Barira's husband was a slave called Mughith, as if I am seeing him now, going behind Barira and weeping with his tears flowing down his beard. The Prophet said to `Abbas, "O `Abbas! Are you not astonished at the love of Mughith for Barira and the hatred of Barira for Mughith?" The Prophet then said to Barira, "Why don't you return to him?" She said, "O Allah's Messenger! Do you order me to do so?" He said, "No, I only intercede for him." She said, "I am not in need of him." (Al-Bukhari 7:63, no. 206)

Thus, indeed, it was my dead married life that paved the way for me to get closer to Allah and to become fully aware of the beauty of Islam. It was not easy, but I asserted my rights to end my marriage. But the society was stubborn and cold to my assertion and refused to acknowledge my God-given right. I struggled for two years to get a divorce. Finally, I was freed from the marriage through talaq (divorce).

It was certainly not a happy decision, but it made all the difference in my life. Freed from the weight of a joyless marriage, I was able to find joy in life again and to rediscover my love for Allah.

Though Islam condemns male chauvinism, it is widespread among many Muslim societies. Even in the case of divorce, a male easily gives talaq to his wife if he is unable to put up with her. But it isn't the same with the wife. In fact, she is asked to be patient all the time, instead of using her own right to end a marriage. I don't understand how they can neglect the rights given to Muslim women by Allah.

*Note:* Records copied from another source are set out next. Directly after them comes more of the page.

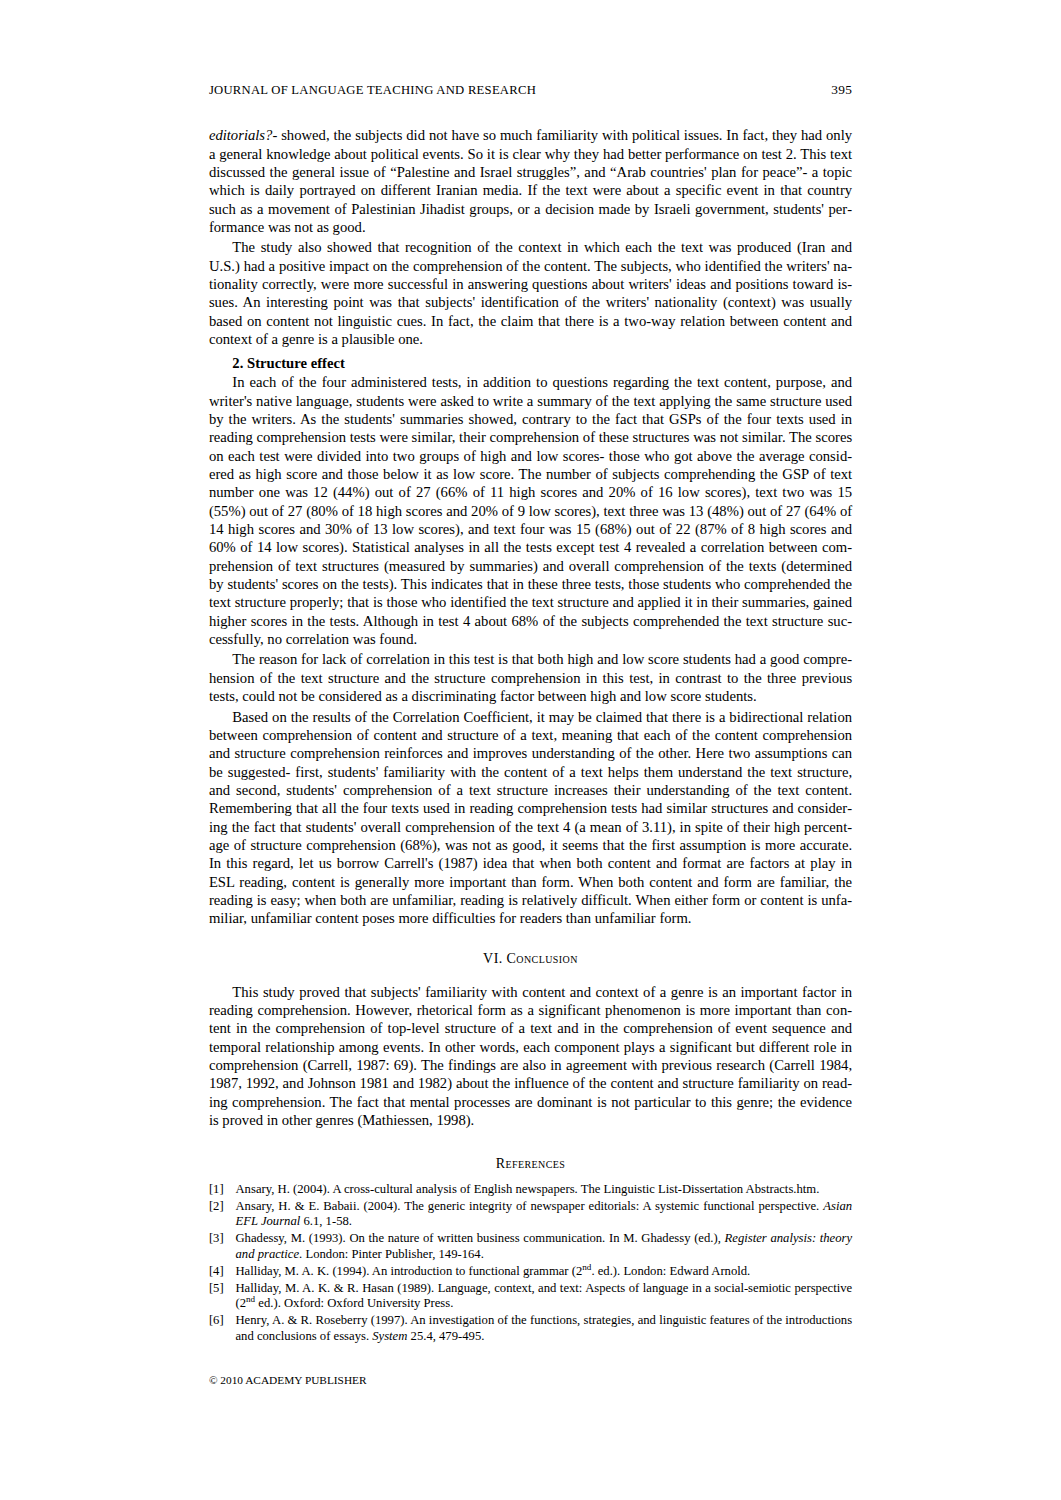Journal of Language Teaching and Research 395
editorials?- showed, the subjects did not have so much familiarity with political issues. In fact, they had only a general knowledge about political events. So it is clear why they had better performance on test 2. This text discussed the general issue of “Palestine and Israel struggles”, and “Arab countries' plan for peace”- a topic which is daily portrayed on different Iranian media. If the text were about a specific event in that country such as a movement of Palestinian Jihadist groups, or a decision made by Israeli government, students' performance was not as good.
The study also showed that recognition of the context in which each the text was produced (Iran and U.S.) had a positive impact on the comprehension of the content. The subjects, who identified the writers' nationality correctly, were more successful in answering questions about writers' ideas and positions toward issues. An interesting point was that subjects' identification of the writers' nationality (context) was usually based on content not linguistic cues. In fact, the claim that there is a two-way relation between content and context of a genre is a plausible one.
2. Structure effect
In each of the four administered tests, in addition to questions regarding the text content, purpose, and writer's native language, students were asked to write a summary of the text applying the same structure used by the writers. As the students' summaries showed, contrary to the fact that GSPs of the four texts used in reading comprehension tests were similar, their comprehension of these structures was not similar. The scores on each test were divided into two groups of high and low scores- those who got above the average considered as high score and those below it as low score. The number of subjects comprehending the GSP of text number one was 12 (44%) out of 27 (66% of 11 high scores and 20% of 16 low scores), text two was 15 (55%) out of 27 (80% of 18 high scores and 20% of 9 low scores), text three was 13 (48%) out of 27 (64% of 14 high scores and 30% of 13 low scores), and text four was 15 (68%) out of 22 (87% of 8 high scores and 60% of 14 low scores). Statistical analyses in all the tests except test 4 revealed a correlation between comprehension of text structures (measured by summaries) and overall comprehension of the texts (determined by students' scores on the tests). This indicates that in these three tests, those students who comprehended the text structure properly; that is those who identified the text structure and applied it in their summaries, gained higher scores in the tests. Although in test 4 about 68% of the subjects comprehended the text structure successfully, no correlation was found.
The reason for lack of correlation in this test is that both high and low score students had a good comprehension of the text structure and the structure comprehension in this test, in contrast to the three previous tests, could not be considered as a discriminating factor between high and low score students.
Based on the results of the Correlation Coefficient, it may be claimed that there is a bidirectional relation between comprehension of content and structure of a text, meaning that each of the content comprehension and structure comprehension reinforces and improves understanding of the other. Here two assumptions can be suggested- first, students' familiarity with the content of a text helps them understand the text structure, and second, students' comprehension of a text structure increases their understanding of the text content. Remembering that all the four texts used in reading comprehension tests had similar structures and considering the fact that students' overall comprehension of the text 4 (a mean of 3.11), in spite of their high percentage of structure comprehension (68%), was not as good, it seems that the first assumption is more accurate. In this regard, let us borrow Carrell's (1987) idea that when both content and format are factors at play in ESL reading, content is generally more important than form. When both content and form are familiar, the reading is easy; when both are unfamiliar, reading is relatively difficult. When either form or content is unfamiliar, unfamiliar content poses more difficulties for readers than unfamiliar form.
VI. Conclusion
This study proved that subjects' familiarity with content and context of a genre is an important factor in reading comprehension. However, rhetorical form as a significant phenomenon is more important than content in the comprehension of top-level structure of a text and in the comprehension of event sequence and temporal relationship among events. In other words, each component plays a significant but different role in comprehension (Carrell, 1987: 69). The findings are also in agreement with previous research (Carrell 1984, 1987, 1992, and Johnson 1981 and 1982) about the influence of the content and structure familiarity on reading comprehension. The fact that mental processes are dominant is not particular to this genre; the evidence is proved in other genres (Mathiessen, 1998).
References
[1] Ansary, H. (2004). A cross-cultural analysis of English newspapers. The Linguistic List-Dissertation Abstracts.htm.
[2] Ansary, H. & E. Babaii. (2004). The generic integrity of newspaper editorials: A systemic functional perspective. Asian EFL Journal 6.1, 1-58.
[3] Ghadessy, M. (1993). On the nature of written business communication. In M. Ghadessy (ed.), Register analysis: theory and practice. London: Pinter Publisher, 149-164.
[4] Halliday, M. A. K. (1994). An introduction to functional grammar (2nd. ed.). London: Edward Arnold.
[5] Halliday, M. A. K. & R. Hasan (1989). Language, context, and text: Aspects of language in a social-semiotic perspective (2nd ed.). Oxford: Oxford University Press.
[6] Henry, A. & R. Roseberry (1997). An investigation of the functions, strategies, and linguistic features of the introductions and conclusions of essays. System 25.4, 479-495.
© 2010 ACADEMY PUBLISHER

Unfortunately, in some societies it is culturally unacceptable that a woman should be aware of her rights and that she might actually wish to exercise those rights! Many brand the woman with ugly names, such as adulterous, psychic, possessed by jinn, masculine, arrogant just for intending to implement her Islamic rights. When a Muslim woman seeks khul`, she often endures mental and physical torment from her neighbors, friends, even family who do not understand that this is her God-given right and no shame should fall upon it.

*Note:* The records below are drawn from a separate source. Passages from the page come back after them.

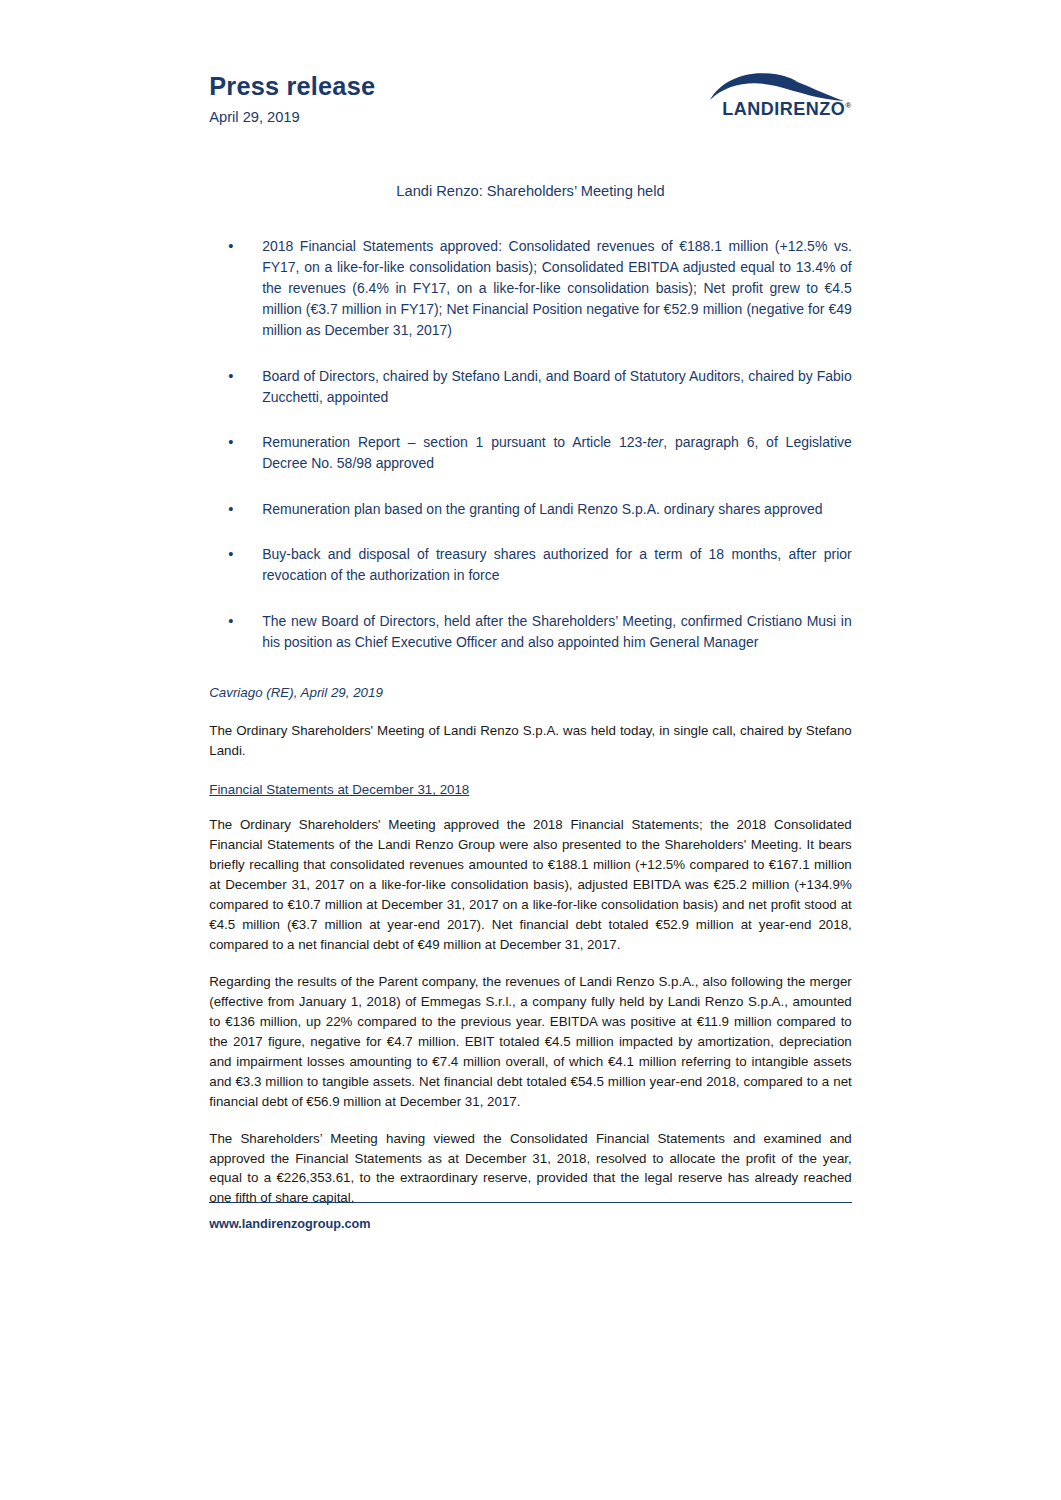Press release
April 29, 2019
LANDIRENZO®
Landi Renzo: Shareholders’ Meeting held
2018 Financial Statements approved: Consolidated revenues of €188.1 million (+12.5% vs. FY17, on a like-for-like consolidation basis); Consolidated EBITDA adjusted equal to 13.4% of the revenues (6.4% in FY17, on a like-for-like consolidation basis); Net profit grew to €4.5 million (€3.7 million in FY17); Net Financial Position negative for €52.9 million (negative for €49 million as December 31, 2017)
Board of Directors, chaired by Stefano Landi, and Board of Statutory Auditors, chaired by Fabio Zucchetti, appointed
Remuneration Report – section 1 pursuant to Article 123-ter, paragraph 6, of Legislative Decree No. 58/98 approved
Remuneration plan based on the granting of Landi Renzo S.p.A. ordinary shares approved
Buy-back and disposal of treasury shares authorized for a term of 18 months, after prior revocation of the authorization in force
The new Board of Directors, held after the Shareholders’ Meeting, confirmed Cristiano Musi in his position as Chief Executive Officer and also appointed him General Manager
Cavriago (RE), April 29, 2019
The Ordinary Shareholders' Meeting of Landi Renzo S.p.A. was held today, in single call, chaired by Stefano Landi.
Financial Statements at December 31, 2018
The Ordinary Shareholders' Meeting approved the 2018 Financial Statements; the 2018 Consolidated Financial Statements of the Landi Renzo Group were also presented to the Shareholders' Meeting. It bears briefly recalling that consolidated revenues amounted to €188.1 million (+12.5% compared to €167.1 million at December 31, 2017 on a like-for-like consolidation basis), adjusted EBITDA was €25.2 million (+134.9% compared to €10.7 million at December 31, 2017 on a like-for-like consolidation basis) and net profit stood at €4.5 million (€3.7 million at year-end 2017). Net financial debt totaled €52.9 million at year-end 2018, compared to a net financial debt of €49 million at December 31, 2017.
Regarding the results of the Parent company, the revenues of Landi Renzo S.p.A., also following the merger (effective from January 1, 2018) of Emmegas S.r.l., a company fully held by Landi Renzo S.p.A., amounted to €136 million, up 22% compared to the previous year. EBITDA was positive at €11.9 million compared to the 2017 figure, negative for €4.7 million. EBIT totaled €4.5 million impacted by amortization, depreciation and impairment losses amounting to €7.4 million overall, of which €4.1 million referring to intangible assets and €3.3 million to tangible assets. Net financial debt totaled €54.5 million year-end 2018, compared to a net financial debt of €56.9 million at December 31, 2017.
The Shareholders’ Meeting having viewed the Consolidated Financial Statements and examined and approved the Financial Statements as at December 31, 2018, resolved to allocate the profit of the year, equal to a €226,353.61, to the extraordinary reserve, provided that the legal reserve has already reached one fifth of share capital.
www.landirenzogroup.com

These are some of the reasons why most women choose to remain silent, enduring a painful and lifeless marriage. Also, people often used the following hadith to advocate their views on divorce and to convince women (including myself) to stay in an unpleasant marriage:

The Prophet said, "Of all the lawful acts the most detestable to Allah is divorce." (Abu Dawud, Book 12 no. 2173)

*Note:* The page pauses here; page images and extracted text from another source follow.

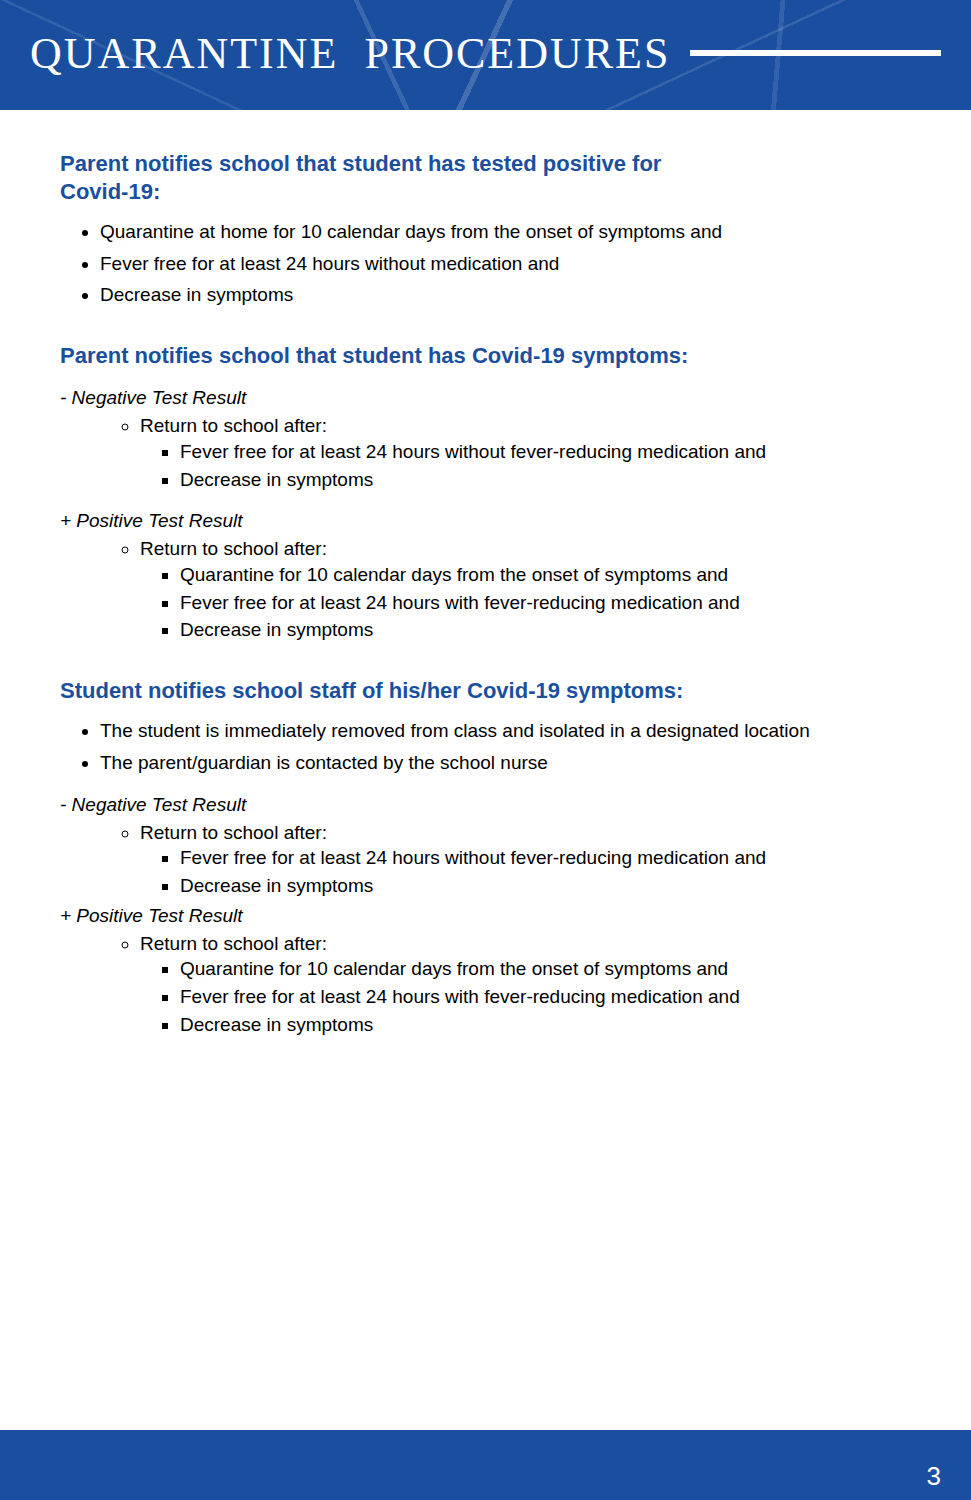QUARANTINE PROCEDURES
Parent notifies school that student has tested positive for
Covid-19:
Quarantine at home for 10 calendar days from the onset of symptoms and
Fever free for at least 24 hours without medication and
Decrease in symptoms
Parent notifies school that student has Covid-19 symptoms:
- Negative Test Result
Return to school after:
Fever free for at least 24 hours without fever-reducing medication and
Decrease in symptoms
+ Positive Test Result
Return to school after:
Quarantine for 10 calendar days from the onset of symptoms and
Fever free for at least 24 hours with fever-reducing medication and
Decrease in symptoms
Student notifies school staff of his/her Covid-19 symptoms:
The student is immediately removed from class and isolated in a designated location
The parent/guardian is contacted by the school nurse
- Negative Test Result
Return to school after:
Fever free for at least 24 hours without fever-reducing medication and
Decrease in symptoms
+ Positive Test Result
Return to school after:
Quarantine for 10 calendar days from the onset of symptoms and
Fever free for at least 24 hours with fever-reducing medication and
Decrease in symptoms
3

The above hadith is persistently referred to along with comments like, "If you take khul`, evil will befall you and you will be subject to misery in this world until your death." Upon hearing this in my situation, I asked myself, "Then how come the Prophet allowed a woman to divorce merely for disliking her husband?" (referring to Barira's case). I decided to research in more detail and I found that many Islamic scholars — Dhahabi, Abu Al-Albani and others — rated the above hadith as weak (www.dorar.net). Even when provided with reasonable explanations regarding this hadith, long-held misinterpretations were held onto steadfastly, leaving me in complete frustration with regard to my own dilemma.

I remember a sister telling me, "I approached the masjid for a khul` as I did not get any support from my family; they are not able to understand my problem. They feared their honor would be shattered in the society if I took khul`. This forced me to seek guidance and help from the masjid." She added, "But the masjid imam said he will not be able to help me without my parents' consent."

In actual Shari`ah law, parental consent is neither necessary nor obligatory for a woman to obtain a divorce, so why are certain imams asking for it? If she is unable to tolerate her husband and unable to fulfill her duties as a wife, who will be answerable? Will her parents or society intercede for her on the Day of Judgment? Moreover, according to the Shari`ah, khul` can be obtained if the wife returns the mahr (dower) or any part of it that the husband agreed to (as long as it does not exceed the dower); the husband is commanded to accept this in exchange for divorce.